EXERCISE DESCRIPTION:
Locate every line below that contains the word "werden" and copy each one.

Dataset items
------------------------

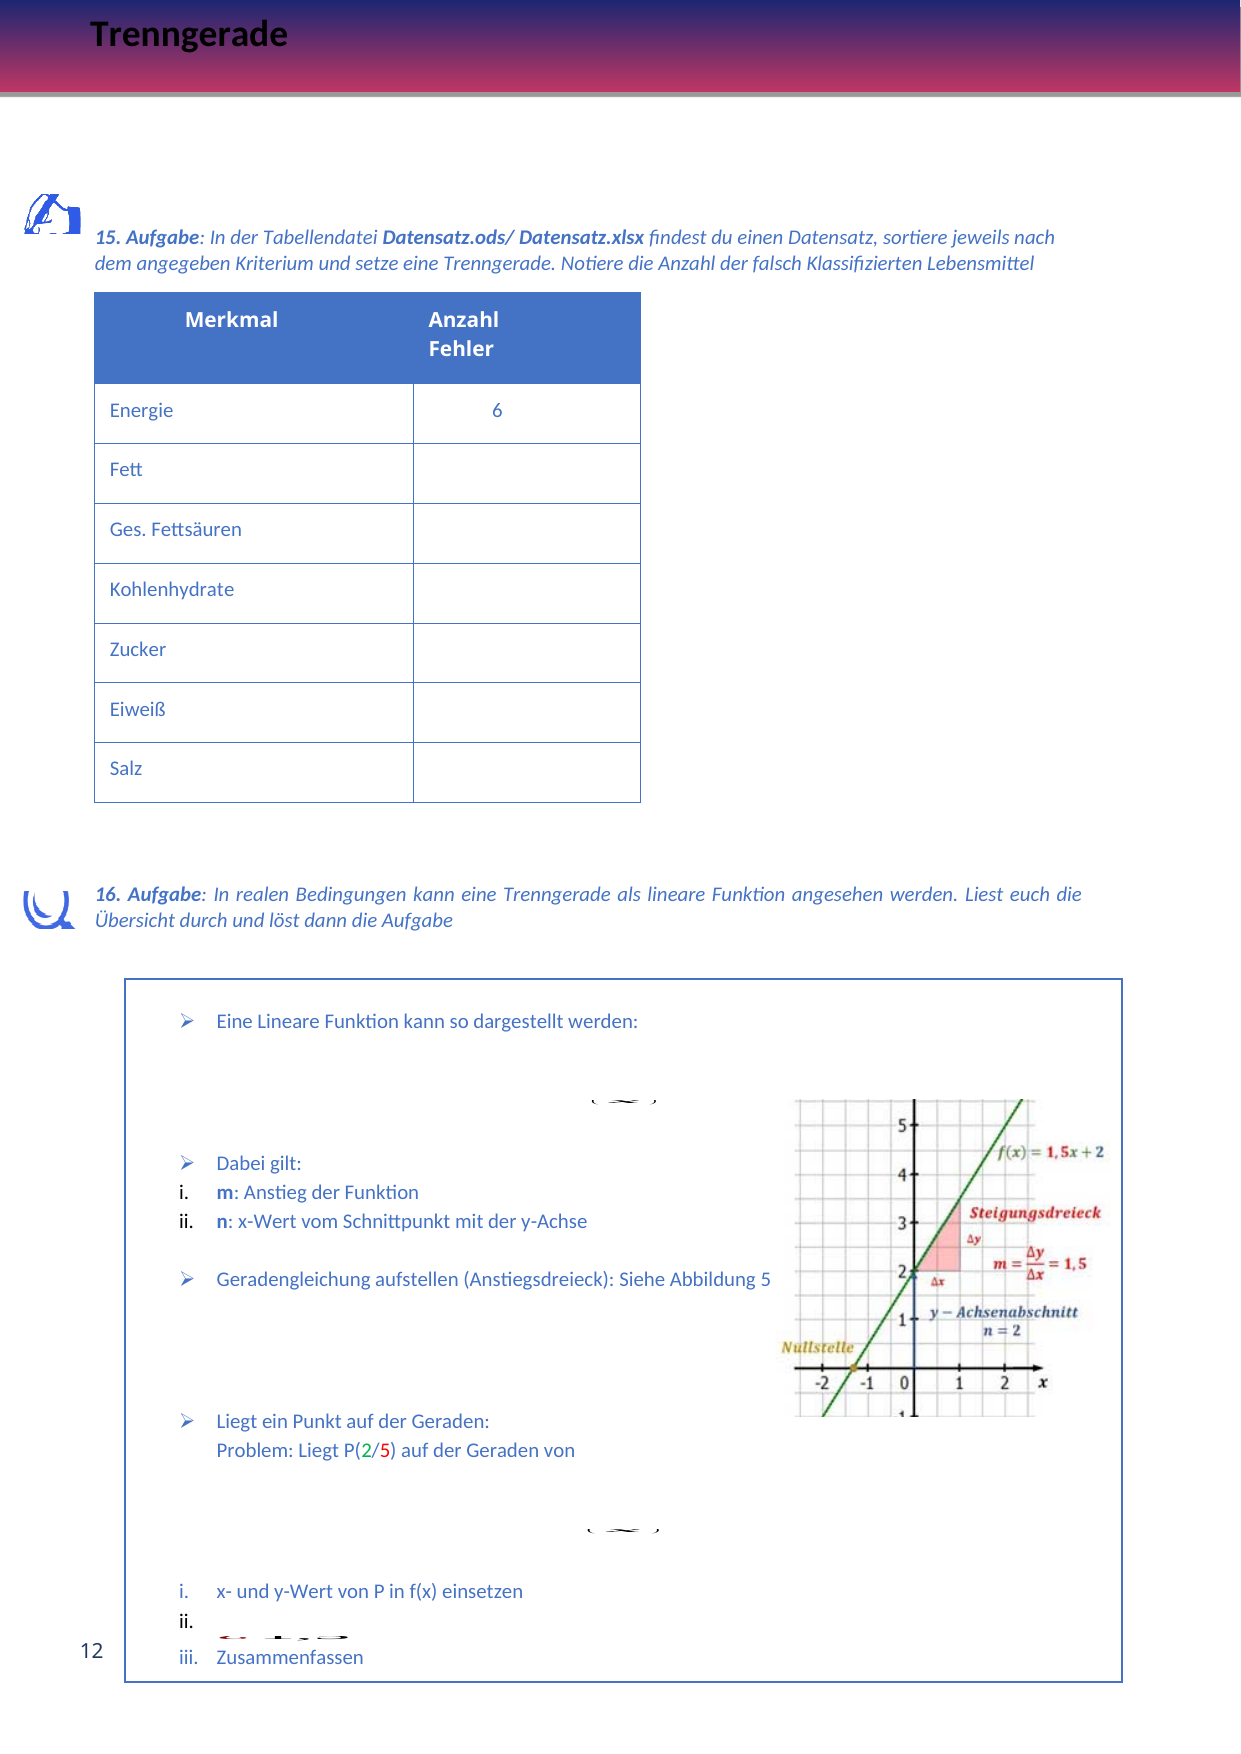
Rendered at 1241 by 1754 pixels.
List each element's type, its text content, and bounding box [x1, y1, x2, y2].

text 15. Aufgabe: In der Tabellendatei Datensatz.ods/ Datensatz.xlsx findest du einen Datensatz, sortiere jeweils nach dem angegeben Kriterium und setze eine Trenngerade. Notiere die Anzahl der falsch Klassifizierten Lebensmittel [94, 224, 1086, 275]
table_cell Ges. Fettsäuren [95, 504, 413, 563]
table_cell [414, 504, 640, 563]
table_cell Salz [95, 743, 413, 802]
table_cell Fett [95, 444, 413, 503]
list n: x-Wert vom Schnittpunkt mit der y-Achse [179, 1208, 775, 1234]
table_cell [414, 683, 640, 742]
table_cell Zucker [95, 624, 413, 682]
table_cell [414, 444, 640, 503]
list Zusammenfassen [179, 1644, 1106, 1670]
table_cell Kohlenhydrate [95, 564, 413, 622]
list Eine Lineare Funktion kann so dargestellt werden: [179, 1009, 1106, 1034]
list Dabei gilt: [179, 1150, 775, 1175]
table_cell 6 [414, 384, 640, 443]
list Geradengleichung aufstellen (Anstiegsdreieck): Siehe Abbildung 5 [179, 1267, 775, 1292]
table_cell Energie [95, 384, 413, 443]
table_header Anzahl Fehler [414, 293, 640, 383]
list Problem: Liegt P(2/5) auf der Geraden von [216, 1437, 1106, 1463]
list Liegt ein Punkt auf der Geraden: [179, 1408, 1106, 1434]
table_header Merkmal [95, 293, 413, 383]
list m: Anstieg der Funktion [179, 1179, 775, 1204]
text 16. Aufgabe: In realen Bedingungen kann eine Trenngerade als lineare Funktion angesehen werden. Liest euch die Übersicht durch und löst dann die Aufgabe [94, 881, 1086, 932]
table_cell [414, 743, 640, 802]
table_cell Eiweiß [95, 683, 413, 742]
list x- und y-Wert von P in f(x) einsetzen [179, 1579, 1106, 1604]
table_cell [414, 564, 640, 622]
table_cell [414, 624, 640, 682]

------------------------

EXERCISE ANSWER:
list Eine Lineare Funktion kann so dargestellt werden: [179, 1009, 1106, 1034]
text 16. Aufgabe: In realen Bedingungen kann eine Trenngerade als lineare Funktion angesehen werden. Liest euch die Übersicht durch und löst dann die Aufgabe [94, 881, 1086, 932]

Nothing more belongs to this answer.